Handgeschept, authentiek en naar ‘traditioneel recept’: bakkerijen doen er alles aan om consumenten het gevoel te geven dat ze gezond bezig zijn. Maar dat blijkt vies tegen te vallen. Veel van de zogenaamd ‘ambachtelijke’ broden van bakkerijketens zijn namelijk een stuk zouter dan wettelijk is toegestaan, blijkt uit onderzoek van de Consumentenbond
De Consumentenbond bekeek het zoutgehalte in als ‘ambachtelijk’ verkochte broden van tien bakkerijketens.

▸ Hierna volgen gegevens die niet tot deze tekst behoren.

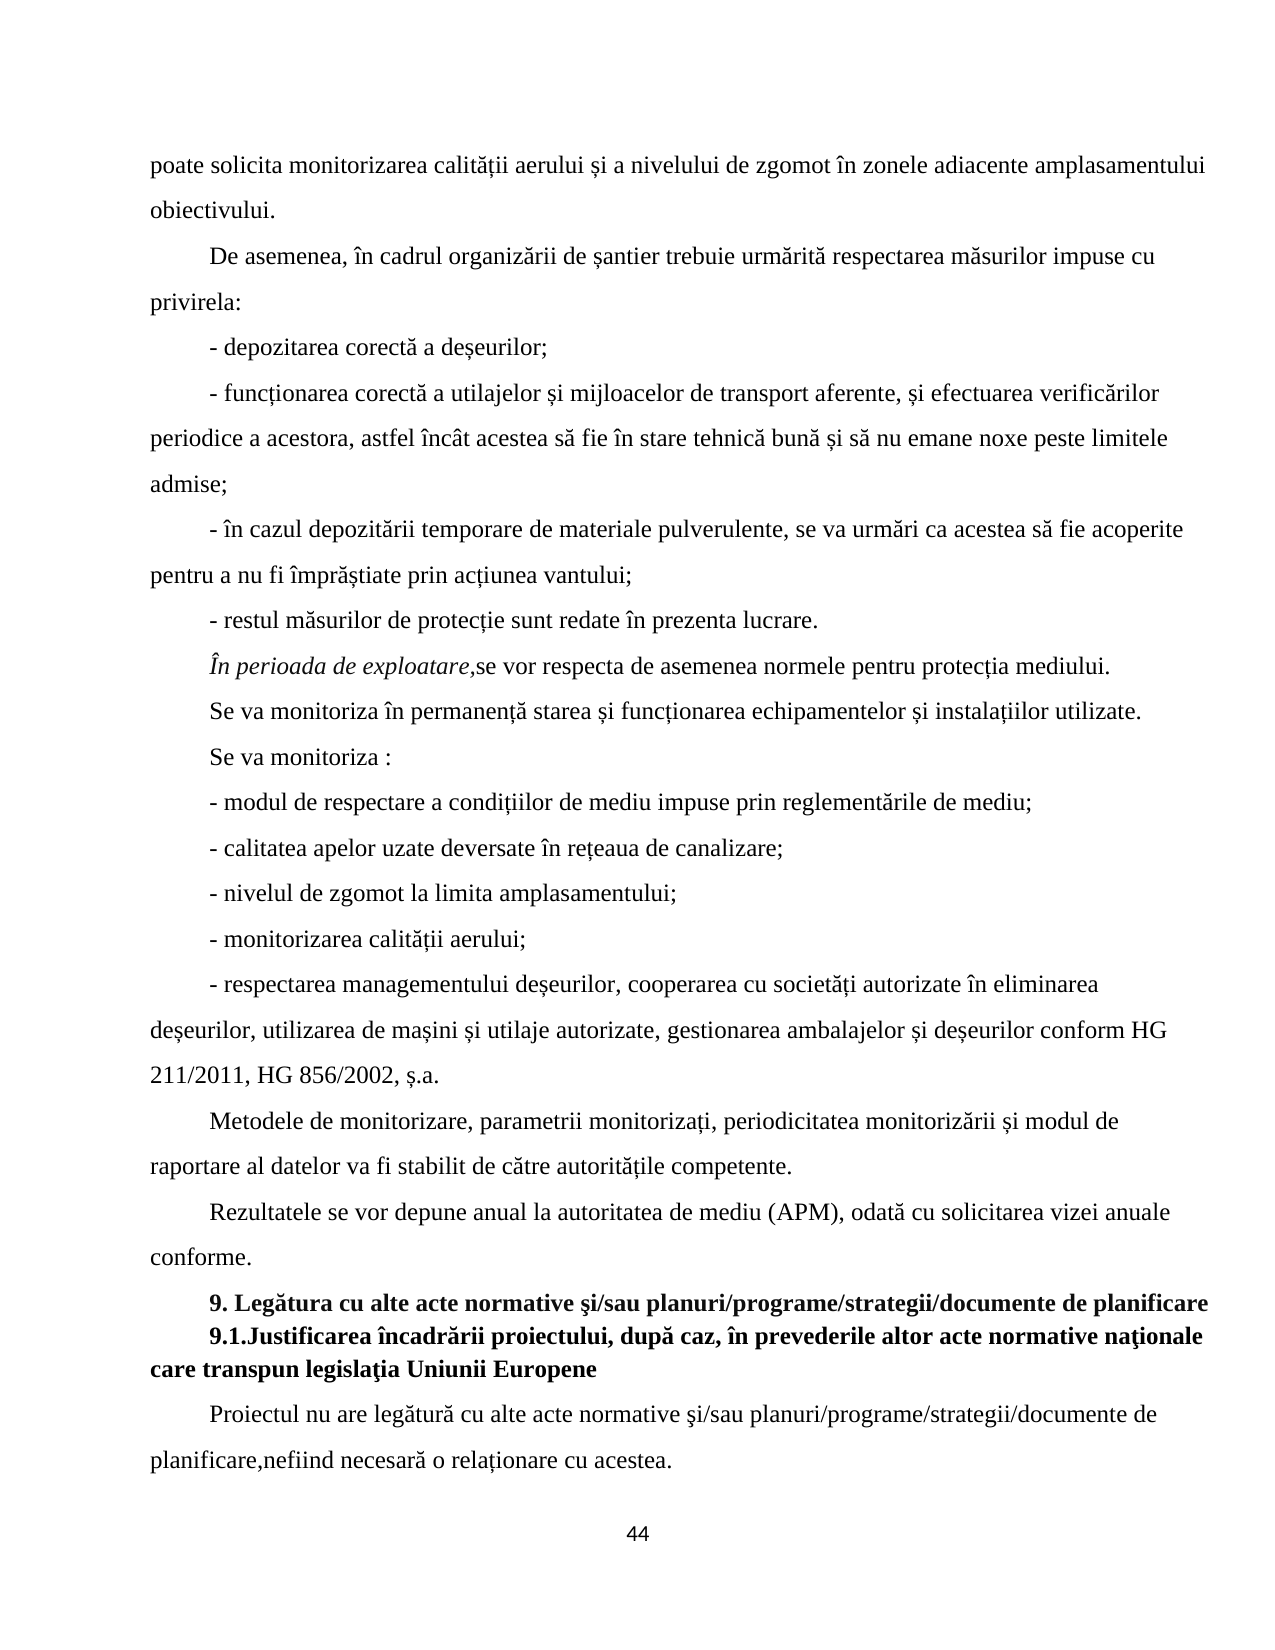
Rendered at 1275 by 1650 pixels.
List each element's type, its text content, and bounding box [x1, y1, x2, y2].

text - în cazul depozitării temporare de materiale pulverulente, se va urmări ca acestea să fie acoperite [150, 514, 1213, 543]
text care transpun legislaţia Uniunii Europene [150, 1354, 1213, 1383]
text deșeurilor, utilizarea de mașini și utilaje autorizate, gestionarea ambalajelor și deșeurilor conform HG [150, 1015, 1213, 1044]
text Se va monitoriza : [150, 742, 1213, 771]
text 211/2011, HG 856/2002, ș.a. [150, 1060, 1213, 1089]
text 9. Legătura cu alte acte normative şi/sau planuri/programe/strategii/documente de planificare [150, 1288, 1213, 1317]
text În perioada de exploatare,se vor respecta de asemenea normele pentru protecția mediului. [150, 651, 1213, 679]
text Se va monitoriza în permanență starea și funcționarea echipamentelor și instalațiilor utilizate. [150, 696, 1213, 725]
text 9.1.Justificarea încadrării proiectului, după caz, în prevederile altor acte normative naţionale [150, 1321, 1213, 1350]
text - modul de respectare a condițiilor de mediu impuse prin reglementările de mediu; [150, 787, 1213, 816]
text Metodele de monitorizare, parametrii monitorizați, periodicitatea monitorizării și modul de [150, 1106, 1213, 1135]
text poate solicita monitorizarea calității aerului și a nivelului de zgomot în zonele adiacente amplasamentului [150, 150, 1213, 179]
text De asemenea, în cadrul organizării de șantier trebuie urmărită respectarea măsurilor impuse cu [150, 241, 1213, 270]
text - monitorizarea calității aerului; [150, 924, 1213, 953]
text admise; [150, 469, 1213, 497]
text - funcționarea corectă a utilajelor și mijloacelor de transport aferente, și efectuarea verificărilor [150, 378, 1213, 406]
text raportare al datelor va fi stabilit de către autoritățile competente. [150, 1151, 1213, 1180]
text - depozitarea corectă a deșeurilor; [150, 332, 1213, 361]
text periodice a acestora, astfel încât acestea să fie în stare tehnică bună și să nu emane noxe peste limitele [150, 423, 1213, 452]
text planificare,nefiind necesară o relaționare cu acestea. [150, 1445, 1213, 1474]
text obiectivului. [150, 196, 1213, 224]
text - nivelul de zgomot la limita amplasamentului; [150, 878, 1213, 907]
text conforme.retenţie, împrejmuire teren [150, 1242, 1213, 1271]
text Proiectul nu are legătură cu alte acte normative şi/sau planuri/programe/strategii/documente de [150, 1399, 1213, 1428]
text - respectarea managementului deșeurilor, cooperarea cu societăți autorizate în eliminarea [150, 969, 1213, 998]
text privirela: [150, 287, 1213, 315]
text pentru a nu fi împrăștiate prin acțiunea vantului; [150, 560, 1213, 588]
text - calitatea apelor uzate deversate în rețeaua de canalizare; [150, 833, 1213, 862]
text Rezultatele se vor depune anual la autoritatea de mediu (APM), odată cu solicitarea vizei anuale [150, 1197, 1213, 1226]
text - restul măsurilor de protecție sunt redate în prezenta lucrare. [150, 605, 1213, 634]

Bijvoorbeeld een ‘Authentiek meergranen’ brood, of een ‘Brood van toen spelt’. Bij elke keten werd van drie broodsoorten het zoutgehalte gemeten. Van die dertig onderzochte broden zaten er dertien boven en vijf op de wettelijke zoutnorm voor brood van 1,8 procent. De zoutste broden vond men bij het Vlaamsch Broodhuys en bakkerij vanmenno: alle drie de onderzochte broden zaten daar boven de norm. Het Grand-mère wit van Vlaamsch Broodhuys bevat zelfs 0,8 gram zout per snee, wat neerkomt op een zoutgehalte van 2,3 procent.
Zoutgehalte
Nederlandse consumenten krijgen per dag gemiddeld 9 gram zout binnen, terwijl het advies is om maximaal 6 gram zout te eten. 80 procent van die zoutinname zit in producten waar door fabrikanten al zout aan is toegevoegd, waaronder brood.
Zeven jaar geleden nam de bakkerijbranche zelf het initiatief om het zoutgehalte in broden stapsgewijs terug te brengen, zodat consumenten geleidelijk konden wennen aan de smaak. In 2009 werd het maximaal toegestane zoutgehalte voor brood verlaagd naar 2,5 procent naar 2,1 procent, om in 2013 nog verder te dalen naar 1,8 procent. Uit onderzoek van de Consumentenbond in de afgelopen drie jaar blijkt dat supermarkten zich over het algemeen goed aan deze norm houden: in slechts vier van de zeventig onderzochte broden werd toen te veel zout gevonden.
Volgens de Consumentenbond hebben de meeste bakkerijketens inmiddels toegezegd naar aanleiding van het onderzoek hun receptuur aan te passen.